In het kader van zijn promotieonderzoek keek Kleizen in detail naar de vouwing van CFTR in de cellulaire vouwingsfabriek. Hij kon daardoor exact vaststellen op welk moment tijdens de vorming van het mutante eiwit de vouwingsfout begint. “Wij zijn er als eersten in geslaagd om de vorming van het CFTR eiwit dertig minuten lang van begin tot eind te volgen. Daardoor kunnen we al in de fase dat het wordt gevormd, zien hoe de fout ontstaat en mogelijk ook ingrijpen.”
Van collega-onderzoekers kreeg Kleizen onlangs de beschikking over stofjes die het verkeerd gevouwen CFTR zouden kunnen stabiliseren. Kleizen: “Je kunt hun werking het best vergelijken met een spalk langs een gebroken been, waardoor je toch een beetje kunt lopen. Wij, en ook anderen in het veld, onderzoeken nu welke van die stofjes de juiste ‘spalken’ zijn voor het ziekmakende CFTR-eiwit en het lijkt erop dat er een is gevonden. Bovendien heeft ons recente werk in Utrecht, maar ook dat in andere labs, duidelijk gemaakt dat je op verschillende manieren het genetisch defecte CFTR eiwit toch een beetje kunt laten vouwen. Het is dan weliswaar kreupel, maar de chaperonnes laten een deel ervan toch naar het celoppervlak gaan. En dat is voldoende, want zelfs als maar tien tot twintig procent van de CFTR-eiwitten het celoppervlak bereikt, kan dat de patiënt al enorm helpen.”

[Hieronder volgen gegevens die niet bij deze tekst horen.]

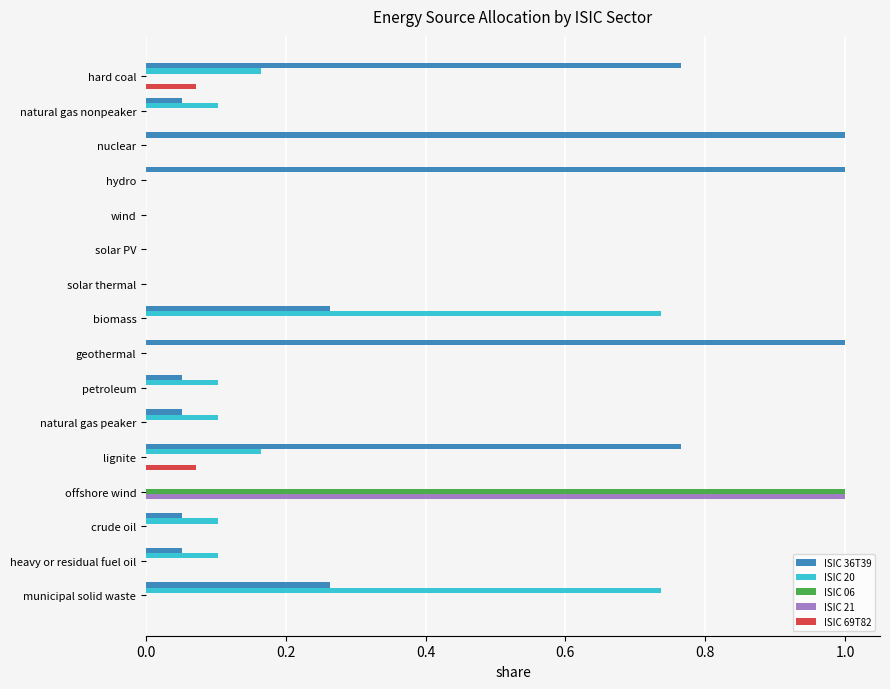

What is the highest value of the ISIC 36T39 series?

1.0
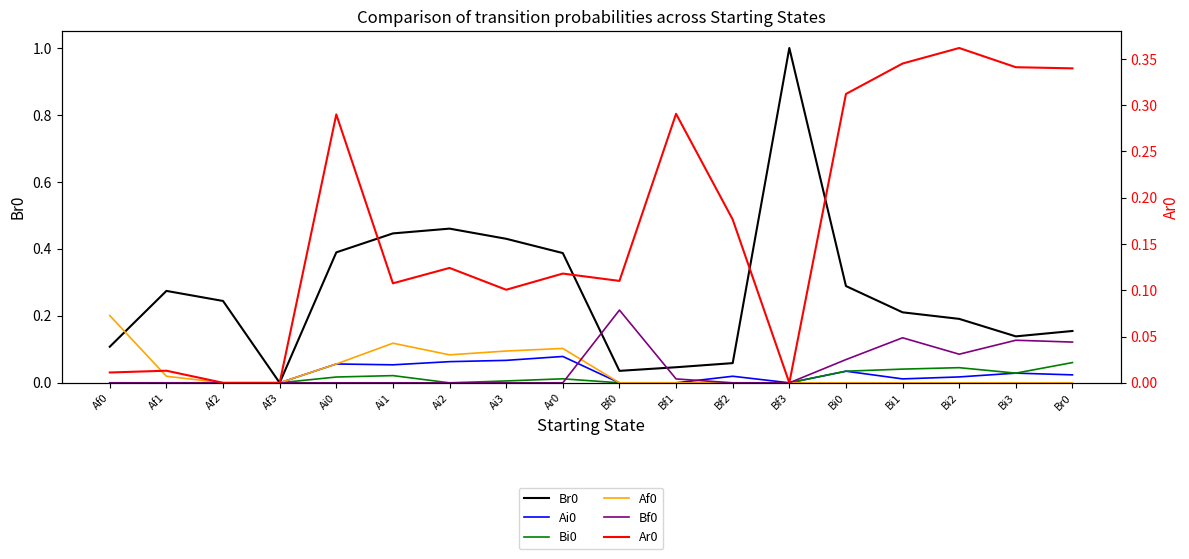

At how many categories does at least one series exceed 0?

17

Recent is een klinische trial opgezet met een combinatie van twee geneesmiddelen waarvan één de vouwing en de ander de functie van mutant CFTR verbetert. Op dit moment wordt het bij de eerste patiënten uitgeprobeerd en tot vreugde van Kleizen lijkt het de longfunctie te verbeteren. “Ik ben ervan overtuigd dat we nu voor het eerst het bewijs hebben dat de erfelijke ziekte cystic fibrosis binnen afzienbare tijd kan worden behandeld met een medicijn. Fantastisch natuurlijk, want dat is waarvoor je dit soort onderzoek doet. Of ik niet bang ben dat ik mezelf nu overbodig heb gemaakt? Absoluut niet. Er is nog zoveel dat we niet over eiwitvouwing weten. Er is hier nog voor vele jaren werk.”
Een lekker eitje
Ook het feit dat een hardgekookt ei zo goed smaakt, is te danken aan een vouwfout. Een verkeerde vouwing heeft namelijk niet alleen tot gevolg dat het eiwit niet meer biologisch actief is of niet de juiste plek in de cel bereikt. Foutief gevouwen eiwitten blijven ook vaak aan elkaar plakken en dat is precies wat er gebeurt bij het verhitten van eieren. Door de hoge temperatuur veranderen goed gevouwen eiwitten in verkeerd gevouwen eiwitten die samenklonteren tot het eiwit in ons gekookte eitje.